*What you should do*
Using the listing below, copy exactly the lines from the one containing "email: asuman@srdc.metu.edu.tr" to the one containing "1. INTRODUCTION", both lines included, and no others.

*Provided information*

○ ○ ○ ○ ○ ○ ○

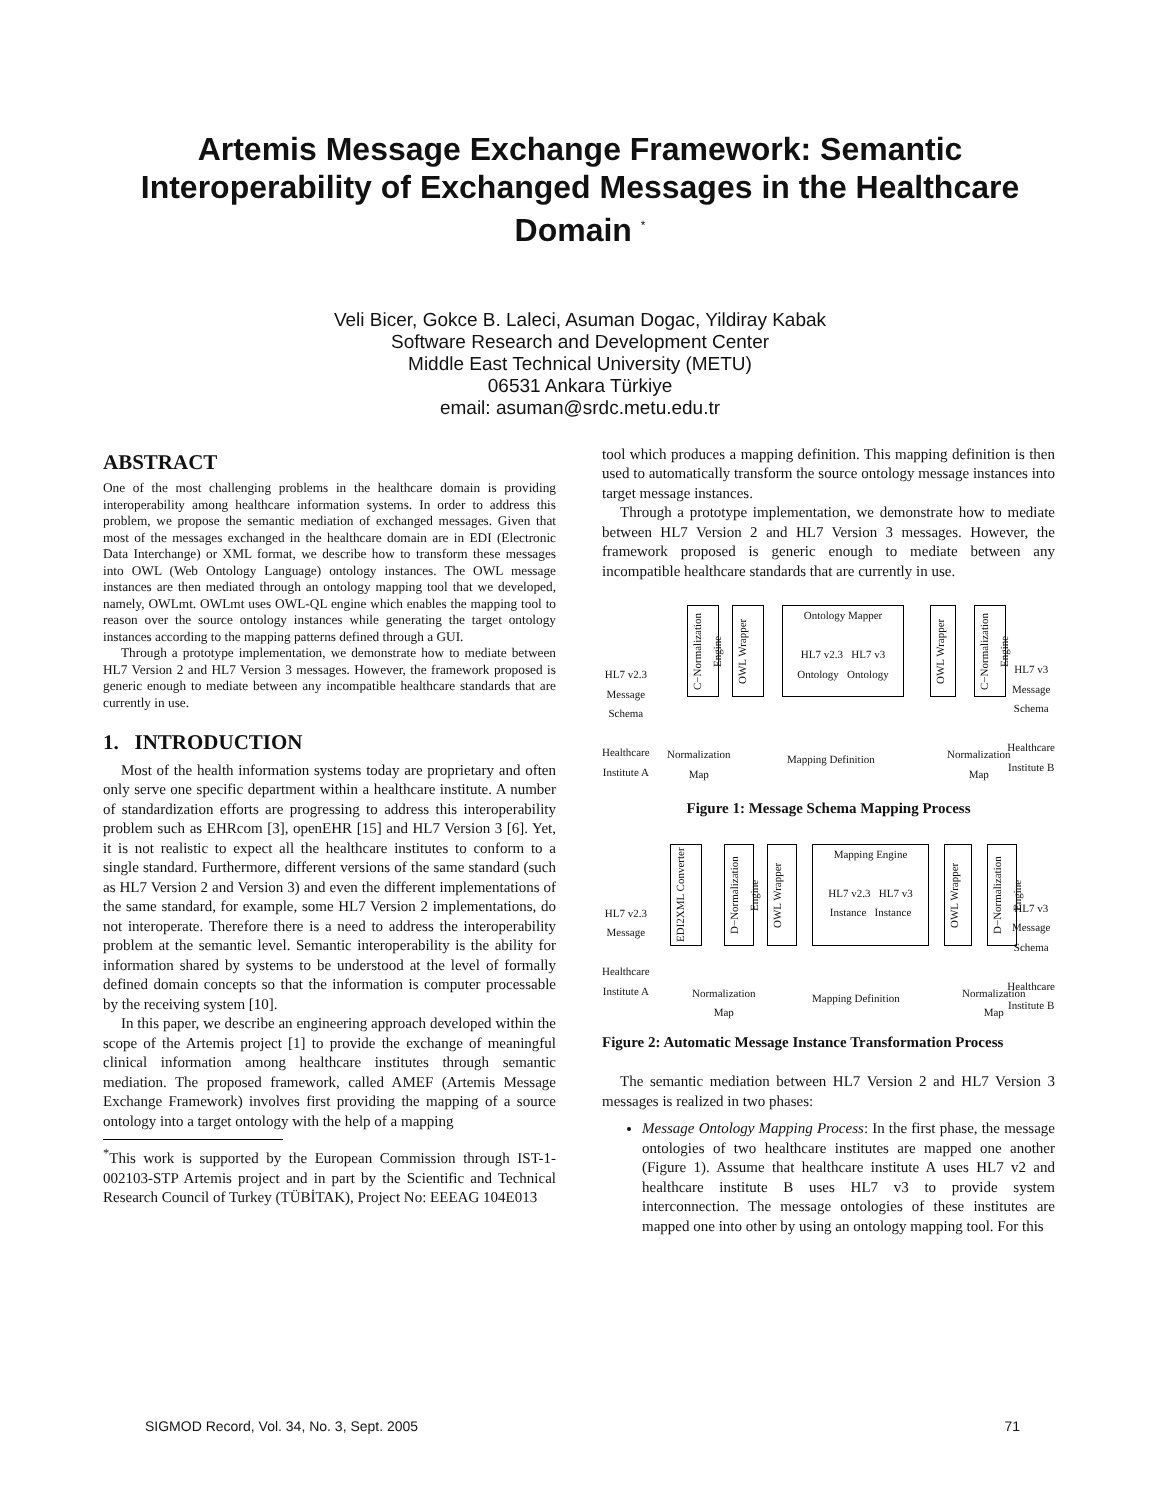Artemis Message Exchange Framework: Semantic Interoperability of Exchanged Messages in the Healthcare Domain <sup>*</sup>
Veli Bicer, Gokce B. Laleci, Asuman Dogac, Yildiray Kabak
Software Research and Development Center
Middle East Technical University (METU)
06531 Ankara Türkiye
email: asuman@srdc.metu.edu.tr
ABSTRACT
One of the most challenging problems in the healthcare domain is providing interoperability among healthcare information systems. In order to address this problem, we propose the semantic mediation of exchanged messages. Given that most of the messages exchanged in the healthcare domain are in EDI (Electronic Data Interchange) or XML format, we describe how to transform these messages into OWL (Web Ontology Language) ontology instances. The OWL message instances are then mediated through an ontology mapping tool that we developed, namely, OWLmt. OWLmt uses OWL-QL engine which enables the mapping tool to reason over the source ontology instances while generating the target ontology instances according to the mapping patterns defined through a GUI.
Through a prototype implementation, we demonstrate how to mediate between HL7 Version 2 and HL7 Version 3 messages. However, the framework proposed is generic enough to mediate between any incompatible healthcare standards that are currently in use.
1. INTRODUCTION
Most of the health information systems today are proprietary and often only serve one specific department within a healthcare institute. A number of standardization efforts are progressing to address this interoperability problem such as EHRcom [3], openEHR [15] and HL7 Version 3 [6]. Yet, it is not realistic to expect all the healthcare institutes to conform to a single standard. Furthermore, different versions of the same standard (such as HL7 Version 2 and Version 3) and even the different implementations of the same standard, for example, some HL7 Version 2 implementations, do not interoperate. Therefore there is a need to address the interoperability problem at the semantic level. Semantic interoperability is the ability for information shared by systems to be understood at the level of formally defined domain concepts so that the information is computer processable by the receiving system [10].
In this paper, we describe an engineering approach developed within the scope of the Artemis project [1] to provide the exchange of meaningful clinical information among healthcare institutes through semantic mediation. The proposed framework, called AMEF (Artemis Message Exchange Framework) involves first providing the mapping of a source ontology into a target ontology with the help of a mapping
<sup>*</sup> This work is supported by the European Commission through IST-1-002103-STP Artemis project and in part by the Scientific and Technical Research Council of Turkey (TÜBİTAK), Project No: EEEAG 104E013
tool which produces a mapping definition. This mapping definition is then used to automatically transform the source ontology message instances into target message instances.
Through a prototype implementation, we demonstrate how to mediate between HL7 Version 2 and HL7 Version 3 messages. However, the framework proposed is generic enough to mediate between any incompatible healthcare standards that are currently in use.
Ontology Mapper
HL7 v2.3 HL7 v3
Ontology Ontology
C−Normalization Engine
OWL Wrapper
OWL Wrapper
C−Normalization Engine
HL7 v2.3
Message
Schema
Healthcare
Institute A
HL7 v3
Message
Schema
Healthcare
Institute B
Normalization
Map
Mapping Definition
Normalization
Map
Figure 1: Message Schema Mapping Process
Mapping Engine
HL7 v2.3 HL7 v3
Instance Instance
EDI2XML Converter
D−Normalization Engine
OWL Wrapper
OWL Wrapper
D−Normalization Engine
HL7 v2.3
Message
Healthcare
Institute A
HL7 v3
Message
Schema
Healthcare
Institute B
Normalization
Map
Mapping Definition
Normalization
Map
Figure 2: Automatic Message Instance Transformation Process
The semantic mediation between HL7 Version 2 and HL7 Version 3 messages is realized in two phases:
Message Ontology Mapping Process: In the first phase, the message ontologies of two healthcare institutes are mapped one another (Figure 1). Assume that healthcare institute A uses HL7 v2 and healthcare institute B uses HL7 v3 to provide system interconnection. The message ontologies of these institutes are mapped one into other by using an ontology mapping tool. For this
SIGMOD Record, Vol. 34, No. 3, Sept. 2005 71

○ ○ ○ ○ ○ ○ ○

*Answer to the problem*
email: asuman@srdc.metu.edu.tr
ABSTRACT
One of the most challenging problems in the healthcare domain is providing interoperability among healthcare information systems. In order to address this problem, we propose the semantic mediation of exchanged messages. Given that most of the messages exchanged in the healthcare domain are in EDI (Electronic Data Interchange) or XML format, we describe how to transform these messages into OWL (Web Ontology Language) ontology instances. The OWL message instances are then mediated through an ontology mapping tool that we developed, namely, OWLmt. OWLmt uses OWL-QL engine which enables the mapping tool to reason over the source ontology instances while generating the target ontology instances according to the mapping patterns defined through a GUI.
Through a prototype implementation, we demonstrate how to mediate between HL7 Version 2 and HL7 Version 3 messages. However, the framework proposed is generic enough to mediate between any incompatible healthcare standards that are currently in use.
1. INTRODUCTION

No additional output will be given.